When the Latter-day Saints were expelled from Missouri in 1839 they met with a friendly reception on the part of the citizens of Quincy and were relieved from want and possible starvation in the cold winter of 1838–1839. Most of the saints who fled from Missouri that winter under the cruel exterminating order of Lilburn W. Boggs made their way as best they could into the state of Illinois, and a majority of them crossed the Mississippi River at Quincy, then a small city of a few thousand inhabitants. The distance from Far West, Caldwell Co., Mo., from where most of the exiles came to Quincy, was about 150 miles in a straight line, but the way the roads ran it was nearly 200 miles.

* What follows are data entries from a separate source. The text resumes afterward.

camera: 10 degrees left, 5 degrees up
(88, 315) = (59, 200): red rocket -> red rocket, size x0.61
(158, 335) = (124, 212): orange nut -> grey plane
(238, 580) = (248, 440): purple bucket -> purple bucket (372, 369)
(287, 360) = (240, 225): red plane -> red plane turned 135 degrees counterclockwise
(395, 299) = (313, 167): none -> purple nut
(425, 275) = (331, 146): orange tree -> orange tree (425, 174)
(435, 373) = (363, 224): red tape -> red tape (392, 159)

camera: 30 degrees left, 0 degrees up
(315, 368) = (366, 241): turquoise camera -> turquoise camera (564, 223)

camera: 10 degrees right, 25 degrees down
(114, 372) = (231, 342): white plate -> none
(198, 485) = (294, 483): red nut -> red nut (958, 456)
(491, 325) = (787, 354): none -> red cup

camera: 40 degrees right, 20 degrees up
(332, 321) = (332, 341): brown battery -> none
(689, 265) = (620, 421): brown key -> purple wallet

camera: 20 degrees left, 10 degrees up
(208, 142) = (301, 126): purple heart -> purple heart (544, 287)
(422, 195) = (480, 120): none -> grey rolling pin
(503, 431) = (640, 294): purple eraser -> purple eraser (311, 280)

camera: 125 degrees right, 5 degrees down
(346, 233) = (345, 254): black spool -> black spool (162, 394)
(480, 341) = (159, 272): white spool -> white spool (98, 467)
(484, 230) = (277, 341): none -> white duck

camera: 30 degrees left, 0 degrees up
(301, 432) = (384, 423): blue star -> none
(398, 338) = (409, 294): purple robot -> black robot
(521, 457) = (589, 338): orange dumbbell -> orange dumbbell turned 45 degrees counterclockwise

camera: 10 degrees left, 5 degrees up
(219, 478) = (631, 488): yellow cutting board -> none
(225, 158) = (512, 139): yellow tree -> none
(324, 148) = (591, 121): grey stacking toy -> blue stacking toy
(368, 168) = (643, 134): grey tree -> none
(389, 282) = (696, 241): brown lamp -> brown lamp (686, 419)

When it is remembered that the roads were bad and heavy and the weather extremely cold, it is no wonder that a number of the exiles succumbed to their privations and sufferings and found untimely graves before they could travel that distance and reach the land that would give them temporary shelter. It is not known how many of the saints died on the journey or died afterwards in consequence of their sufferings. The saints, who had been stripped of nearly all their earthly possesions, were necessarily in a deplorable and destitute condition when they, bleeding and broken-hearted, arrived at Quincy. Their condition excited the sympathy of the citizens of that town, who took in the situation at once and by the calling of meetings and appointing of special committees, the exiled saints were provided with food, shelter and other necessities, until they, somewhat better in condition, settled at Commerce, afterwards Nauvoo, about 50 miles north of Quincy, in June, 1839.